Em entrevista ao Metrópoles, Guilherme disse acreditar que seu dever como profissional também é dar meios para que as pessoas se fortaleçam.


“Ofertar o Serviço Social da sua unidade, acionar os centros de referência em assistência social, apontar atendimento de outros profissionais, referenciar para especialidades se for necessário, conhecer a sua rede, os lados bons e os gargalos”, elencou.


Sem entrar no mérito de como os próprios profissionais de saúde também serão afetados por quadros de estresse e depressão no pós-pandemia, o médico acredita que, caso exista solução para os desdobramentos da pandemia para a saúde mental, ela é complexa, multifatorial e de longo prazo.

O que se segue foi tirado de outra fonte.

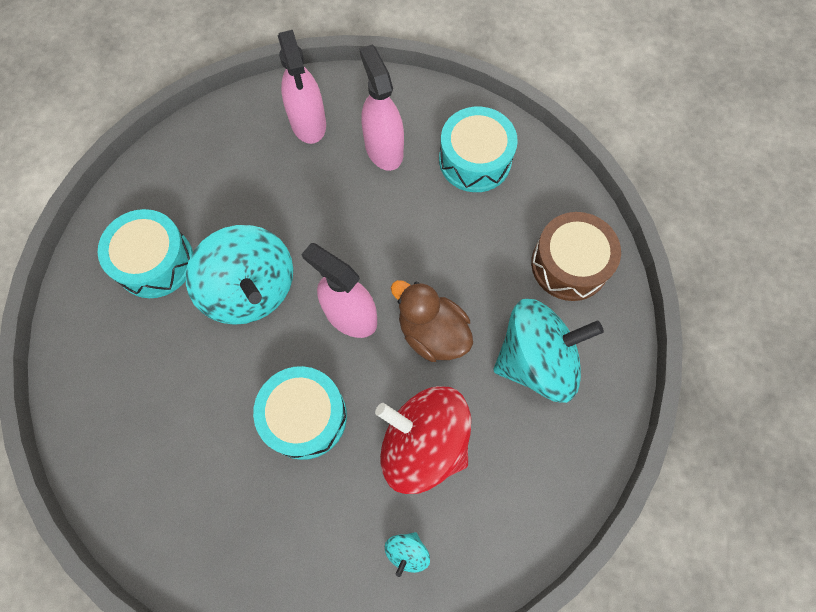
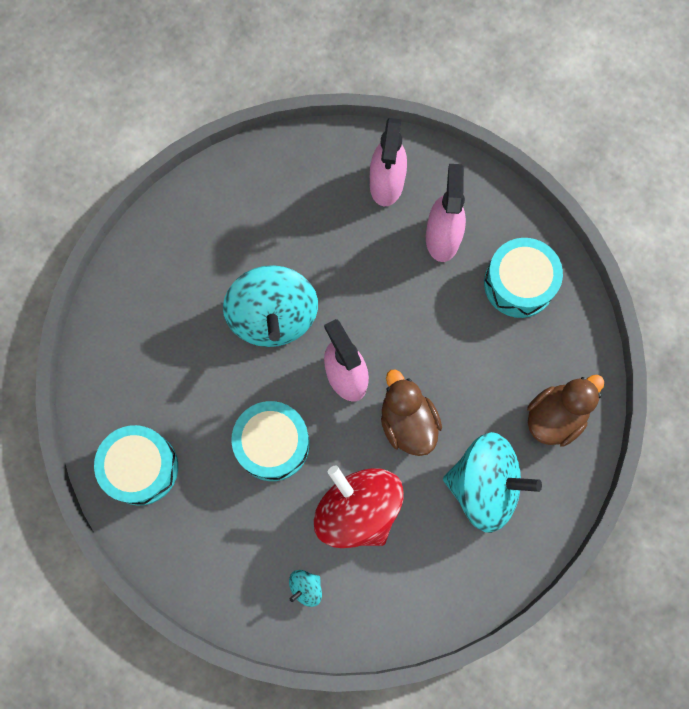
camera: 25 degrees right, 5 degrees up
(155, 262) = (204, 257): turquoise drum -> turquoise drum (141, 468)
(569, 264) = (555, 417): brown drum -> brown duck

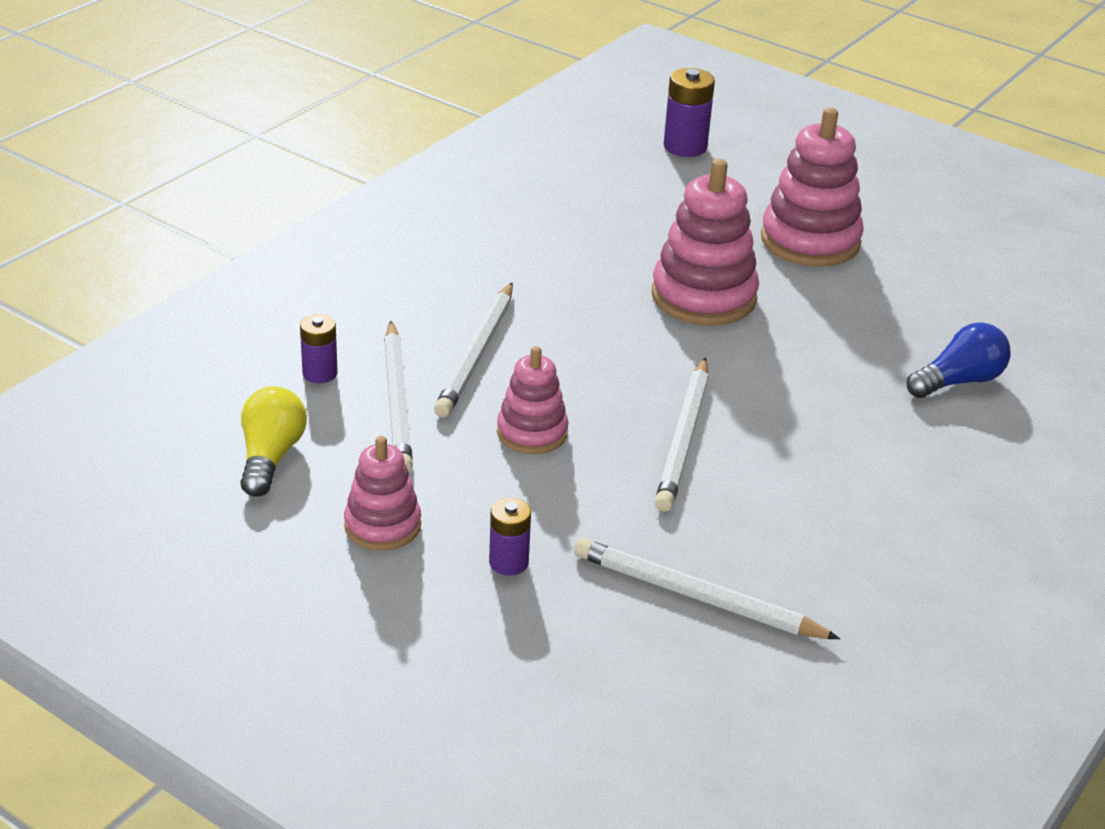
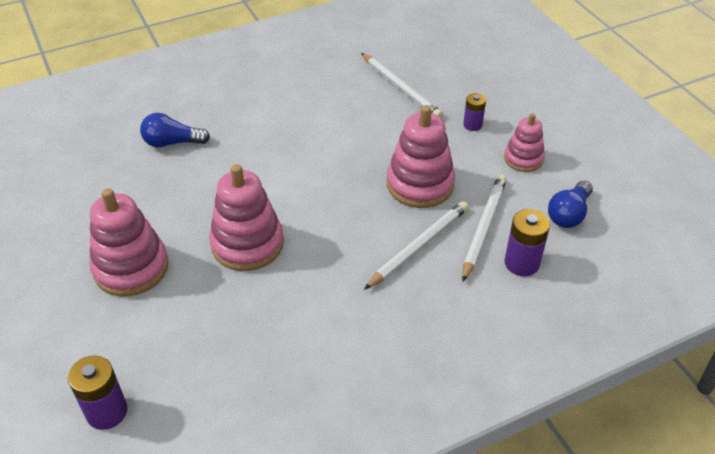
camera: 150 degrees left, 10 degrees up
(270, 457) = (568, 214): yellow light bulb -> blue light bulb
(320, 373) = (521, 263): purple battery -> purple battery, size x1.56
(532, 433) = (420, 184): pink stacking toy -> pink stacking toy, size x1.67
(683, 438) = (344, 157): white pencil -> none

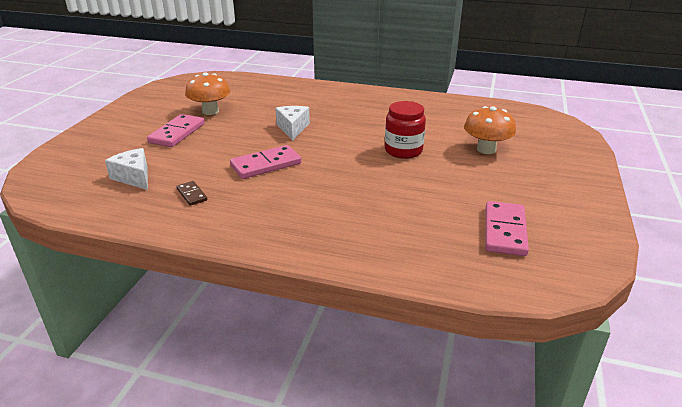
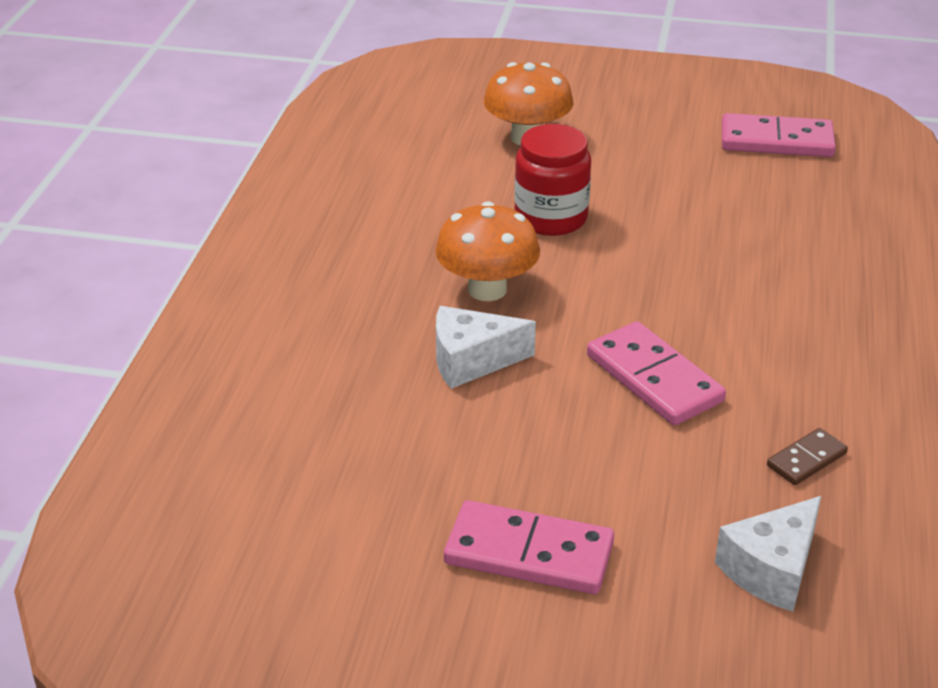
camera: 95 degrees left, 5 degrees up
(210, 111) = (380, 519): orange mushroom -> orange mushroom (487, 289)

“Mais do que contratar mais profissionais ou aumentar a distribuição de medicações antidepressivas, por exemplo, vamos precisar de uma política pública de saúde mental que inclua Atenção Básica forte e resolutiva. Médicos como eu, do postinho, podem e devem manejar questões de saúde mental juntamente ao apoio de uma equipe multiprofissional”, pontua. GUILHERME GANA, MÉDICO GENERALISTA DE UMA UBS DE SÃO PAULO. ELE VIRALIZOU O TWITTER COM RELATO SOBRE UMA CONSULTA

Essa forma de atender, segundo Guilherme, se chama Método Clínico Centrado na Pessoa. “Tentamos entender a pessoa, e não a doença, como os métodos mais tradicionais”, conclui.


No Distrito Federal

Por meio de nota, a Secretaria de Saúde do Distrito Federal informou que houve aumento significativo na busca por atendimento, tanto nos Centros de Atenção Psicossocial quanto nos ambulatórios e na emergência psiquiátrica no Hospital São Vicente de Paulo.


“Os profissionais da saúde observaram relatos de muitos casos novos e recaídas também, principalmente quando o contexto é álcool e drogas. Ainda não há quantitativo de atendimentos atualizado pela área”, diz o comunicado.


Sem explicar como se dá cada modalidade de atendimento, a pasta informou que priorizou o “fortalecimento das ações em relação à saúde mental após o início da pandemia” e falou em casos críticos.

“Todos os dispositivos estão funcionando, como os Centros de Atenção Psicossocial, emergências psiquiátricas, os ambulatórios. Os profissionais da saúde também realizam a busca ativa, que é a modalidade em que o paciente é acompanhado a distância para garantir a adesão ao tratamento sem necessariamente precisar ir ao consultório. Todas as medidas estão sendo observadas para evitar a aglomeração e, sempre que possível, realizar a intervenção de crise”. NOTA DA SECRETARIA DE SAÚDE DO DISTRITO FEDERAL

A secretaria também foi questionada sobre a existência de programas em que o usuário possa obter atendimento psicológico gratuito e contínuo, mas não respondeu à reportagem até o momento.